Do You Understand Millennials?

do-you-understand-millennials

The New Yorker profiles Millennials in the December 4, 2017 edition by way of the book review. Jia Tolentino takes a look at Jean Twenge’s Generation Me, Senator Ben Sasse’s The Vanishing American Adult, and Malcolm Harris’s Kids These Days: Human Capital and the Making of Millennials.

Dr. Jean Twenge’s work has been featured here on this blog, and while Generation Me defines Millennials to help us to understand them, Sasse focuses on Millennial attitudes and potential political implications for American society, arguing Millennials have it too easy, are the lazy spawn of neglectful parents, and need to be instilled with a sound work ethic and high character for the sake of the country’s future. Tolentino notes both of these books represent a vastly different viewpoint on Millennials than that found in William Strauss and Neil Howe’s 2000 book Millennials Rising, which was  upbeat concerning Millennials.

Writing as a Millennial, Talentino weighs these various assessments and offers her own, agreeing broadly with Jean Twenge’s description of her generation, though disagreeing slightly. Talentino states, “Lately, Millennial dreams tend less toward global fame and more toward affordable health insurance, but [Twenge] is correct that my cohort has grown up under the influence of novel and powerful incentives to focus on the self.”

Then, Talentino compares the challenges and aims of Millennials with those of other generations, stating:

“If for the Baby Boomers self-actualization was a conscious project, and if for Gen X—born in the sixties and seventies—it was a mandate to be undermined, then for Millennials it’s more like an atmospheric condition: inescapable, ordinary, and, perhaps, increasingly toxic. A generation has inherited a world without being able to live in it. How did that happen? And why do so many people insist on blaming them for it?”

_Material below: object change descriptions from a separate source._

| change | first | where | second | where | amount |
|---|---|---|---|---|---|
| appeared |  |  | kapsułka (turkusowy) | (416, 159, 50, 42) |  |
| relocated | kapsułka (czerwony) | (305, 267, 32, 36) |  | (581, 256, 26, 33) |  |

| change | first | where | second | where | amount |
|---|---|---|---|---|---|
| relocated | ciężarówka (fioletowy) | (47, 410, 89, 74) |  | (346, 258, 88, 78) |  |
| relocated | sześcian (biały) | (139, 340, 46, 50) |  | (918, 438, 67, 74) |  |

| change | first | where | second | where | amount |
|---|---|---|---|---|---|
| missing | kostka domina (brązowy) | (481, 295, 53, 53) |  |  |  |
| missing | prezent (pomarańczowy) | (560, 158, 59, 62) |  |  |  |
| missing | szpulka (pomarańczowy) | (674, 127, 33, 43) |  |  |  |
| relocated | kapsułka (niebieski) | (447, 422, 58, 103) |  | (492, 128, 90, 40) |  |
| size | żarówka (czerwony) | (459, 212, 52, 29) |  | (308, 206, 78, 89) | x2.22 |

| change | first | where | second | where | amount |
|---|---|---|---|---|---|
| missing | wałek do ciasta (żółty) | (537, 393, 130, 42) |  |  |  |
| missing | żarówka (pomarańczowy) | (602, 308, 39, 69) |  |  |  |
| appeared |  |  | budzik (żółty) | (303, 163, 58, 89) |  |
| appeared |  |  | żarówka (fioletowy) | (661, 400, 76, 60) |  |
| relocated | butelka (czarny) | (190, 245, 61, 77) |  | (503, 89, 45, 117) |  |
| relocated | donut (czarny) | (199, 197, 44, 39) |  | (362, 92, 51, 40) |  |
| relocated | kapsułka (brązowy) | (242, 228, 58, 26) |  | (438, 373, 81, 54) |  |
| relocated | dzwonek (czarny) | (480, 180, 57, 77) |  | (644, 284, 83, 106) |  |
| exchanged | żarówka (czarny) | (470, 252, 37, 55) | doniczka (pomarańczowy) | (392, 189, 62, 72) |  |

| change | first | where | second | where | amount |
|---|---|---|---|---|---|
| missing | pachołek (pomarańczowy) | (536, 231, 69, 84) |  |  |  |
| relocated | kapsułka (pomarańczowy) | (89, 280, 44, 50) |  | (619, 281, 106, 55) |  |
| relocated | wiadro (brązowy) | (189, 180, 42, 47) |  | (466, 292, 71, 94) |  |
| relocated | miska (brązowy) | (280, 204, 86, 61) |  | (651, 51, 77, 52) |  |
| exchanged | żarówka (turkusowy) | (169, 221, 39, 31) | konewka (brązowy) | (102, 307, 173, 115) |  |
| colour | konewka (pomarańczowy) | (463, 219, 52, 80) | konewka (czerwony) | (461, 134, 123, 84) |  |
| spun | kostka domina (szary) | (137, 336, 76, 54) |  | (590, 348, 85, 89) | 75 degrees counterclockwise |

By posing these questions, Talentino suggests Millennials are not at fault for what they are so often blamed for, whether it be narcissism, laziness, or other ills. Rather, Millennials are a product of the world they inherited. Maybe Millennials are perceived as they are due to social, environmental, and cultural factors. Maybe the lens is too narrow, and Millennials are misunderstood.

Talentino observes:

“The type of Millennial that much of the media flocks to—white, rich, thoughtlessly entitled—is largely unrepresentative of what is, in fact, a diverse and often downwardly mobile group. (Millennials are the first generation to have just a fifty-fifty chance of being financially better off than their parents.) Many Millennials grew up poor, went to crummy schools, and have been shuttled toward for-profit colleges and minimum-wage jobs, if not the prison system. (For-profit colleges, which disproportionately serve low-income students, account for roughly a tenth of undergraduates, and more than a third of student-loan defaults.) Average student debt has doubled just within this generation, surging from around eighteen thousand dollars at graduation for the class of 2003 to thirty-seven thousand for the class of 2016.”

Talentino concludes her article by offering thoughts from Malcolm Harris’s Kids These Days, showing how his viewpoint differs from that of Twenge and Sasse. She describes Harris as an advocate for revolt against the current political, economic, and educational systems. Considering the current polarization we see in society and culture, perhaps this is already occurring. Talentino notes the attraction among young people toward Bernie Sanders and his socialist political positions.

Social science and research help church leaders to understand and connect with Millennials. But as Talentino reminds us, not all commentators agree on why Millennials are the way that they are, or even what the best path forward may be. Careful reading and discernment, along with patient listening within local contexts, are needed if church leaders are to invite Millennials to hear the gospel and to live as disciples of Jesus.